Alıntı:
= = = =

Sonradan Görmeler ve Konformizm Üstüne

Hannah Arendt, dünyanın çeşitli yerlerine dağılmış olarak yaşayan ve aşağılandıkları halde başkaldırmayan Yahudi topluluklarını incelerken Yahudiler arasında ağırlıkla iki kesimin varlığından söz eder: “Parvenu” yani “Sonradan Görmeler” ile “Paryalar...”

Paryalar, yaşadıkları ülkelerde olup bitenlerle ilgilenmezler, kendilerini toplumdan uzak tutarlar ve siyasal yaşamın dışında kalırlar.

“Bilinçsiz parya” olarak da adlandırılan bu kesim, kendi üzerinde kurulan tahakküme itiraz etmez. Siyasal aktör olmak istemediği gibi, bir şeyleri değiştirmeye ne niyeti, ne de iradesi vardır.

“Sonradan Görme” Yahudiler ise yaşadıkları ülkelerde kimliklerini inkar ederek hakim çevrelere yaranırlar ve bu haysiyetsiz ilişkiden yararlanıp çıkar ve statü elde ederler.

= = = =

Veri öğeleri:

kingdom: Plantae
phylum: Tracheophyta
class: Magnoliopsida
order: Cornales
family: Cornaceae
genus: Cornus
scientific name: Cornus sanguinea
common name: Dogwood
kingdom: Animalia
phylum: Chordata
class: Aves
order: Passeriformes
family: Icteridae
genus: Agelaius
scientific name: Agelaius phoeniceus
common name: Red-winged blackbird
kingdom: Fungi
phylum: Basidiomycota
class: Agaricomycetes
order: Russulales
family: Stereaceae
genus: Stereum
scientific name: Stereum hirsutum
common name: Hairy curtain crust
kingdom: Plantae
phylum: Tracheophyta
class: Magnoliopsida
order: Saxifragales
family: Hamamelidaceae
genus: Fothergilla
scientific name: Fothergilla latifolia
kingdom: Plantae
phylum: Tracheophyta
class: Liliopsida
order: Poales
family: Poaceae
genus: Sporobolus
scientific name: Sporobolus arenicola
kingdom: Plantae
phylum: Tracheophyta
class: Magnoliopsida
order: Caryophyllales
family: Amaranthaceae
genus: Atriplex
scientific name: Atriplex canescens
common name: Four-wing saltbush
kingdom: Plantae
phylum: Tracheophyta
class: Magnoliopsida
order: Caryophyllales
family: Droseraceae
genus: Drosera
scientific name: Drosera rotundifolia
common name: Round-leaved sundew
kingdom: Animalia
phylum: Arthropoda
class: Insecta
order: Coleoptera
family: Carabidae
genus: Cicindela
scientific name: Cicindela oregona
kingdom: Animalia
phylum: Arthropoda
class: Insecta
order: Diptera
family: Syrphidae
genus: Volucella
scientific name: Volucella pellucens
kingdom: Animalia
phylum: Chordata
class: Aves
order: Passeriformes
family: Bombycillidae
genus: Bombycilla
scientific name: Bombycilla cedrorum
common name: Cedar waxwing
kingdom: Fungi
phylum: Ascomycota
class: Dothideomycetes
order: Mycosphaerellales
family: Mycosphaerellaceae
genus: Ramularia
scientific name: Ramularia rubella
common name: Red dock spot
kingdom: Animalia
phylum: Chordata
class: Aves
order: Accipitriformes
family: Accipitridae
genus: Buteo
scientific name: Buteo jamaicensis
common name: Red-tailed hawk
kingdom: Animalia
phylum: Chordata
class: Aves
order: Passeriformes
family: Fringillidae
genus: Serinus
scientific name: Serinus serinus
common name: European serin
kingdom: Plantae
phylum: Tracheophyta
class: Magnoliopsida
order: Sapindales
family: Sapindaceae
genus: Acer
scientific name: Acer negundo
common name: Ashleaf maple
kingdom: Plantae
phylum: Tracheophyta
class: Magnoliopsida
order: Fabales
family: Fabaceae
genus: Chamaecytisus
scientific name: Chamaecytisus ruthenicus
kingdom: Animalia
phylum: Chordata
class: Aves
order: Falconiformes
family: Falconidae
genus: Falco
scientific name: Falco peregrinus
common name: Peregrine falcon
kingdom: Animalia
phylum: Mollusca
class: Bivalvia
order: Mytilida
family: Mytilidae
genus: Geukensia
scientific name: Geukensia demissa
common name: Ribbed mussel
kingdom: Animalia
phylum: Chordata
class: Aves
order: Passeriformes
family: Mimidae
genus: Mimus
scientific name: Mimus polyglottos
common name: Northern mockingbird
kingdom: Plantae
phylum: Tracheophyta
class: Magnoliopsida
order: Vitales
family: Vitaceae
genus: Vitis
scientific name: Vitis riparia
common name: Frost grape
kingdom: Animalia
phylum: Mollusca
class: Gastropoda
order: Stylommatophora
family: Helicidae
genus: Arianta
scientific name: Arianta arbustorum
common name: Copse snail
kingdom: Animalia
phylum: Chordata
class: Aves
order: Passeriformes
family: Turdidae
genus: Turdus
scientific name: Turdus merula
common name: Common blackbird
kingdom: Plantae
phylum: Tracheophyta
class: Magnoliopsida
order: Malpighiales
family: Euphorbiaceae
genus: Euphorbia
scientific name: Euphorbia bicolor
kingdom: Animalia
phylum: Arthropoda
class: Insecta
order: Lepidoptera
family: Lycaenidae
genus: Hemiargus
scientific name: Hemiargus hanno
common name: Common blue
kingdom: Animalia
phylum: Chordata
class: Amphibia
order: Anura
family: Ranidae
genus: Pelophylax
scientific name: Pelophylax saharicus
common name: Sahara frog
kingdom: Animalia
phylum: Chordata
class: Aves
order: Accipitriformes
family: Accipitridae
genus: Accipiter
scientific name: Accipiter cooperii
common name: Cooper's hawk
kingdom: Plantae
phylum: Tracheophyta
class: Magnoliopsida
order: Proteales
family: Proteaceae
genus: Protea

= = = =

Kısa görev:
Lütfen sonradan görmeler ve konformizm üstüne olan alıntıya göre şu soruları yanıtlayın:
(a) Arendt, Yahudiler arasında hangi iki kesimin varlığından söz eder?
(b) "Bilinçsiz parya" olarak adlandırılan kesim, kendi üzerinde kurulan tahakküme nasıl karşılık verir?
(c) "Sonradan Görme" Yahudiler, hakim çevrelerle kurdukları ilişkiden ne elde ederler?
Öğelerin alıntıyla hiçbir ilgisi yoktur.

Alıştırma çözümü:
(a) "Parvenu" yani "Sonradan Görmeler" ile "Paryalar".
(b) Bu tahakküme itiraz etmez.
(c) Çıkar ve statü elde ederler.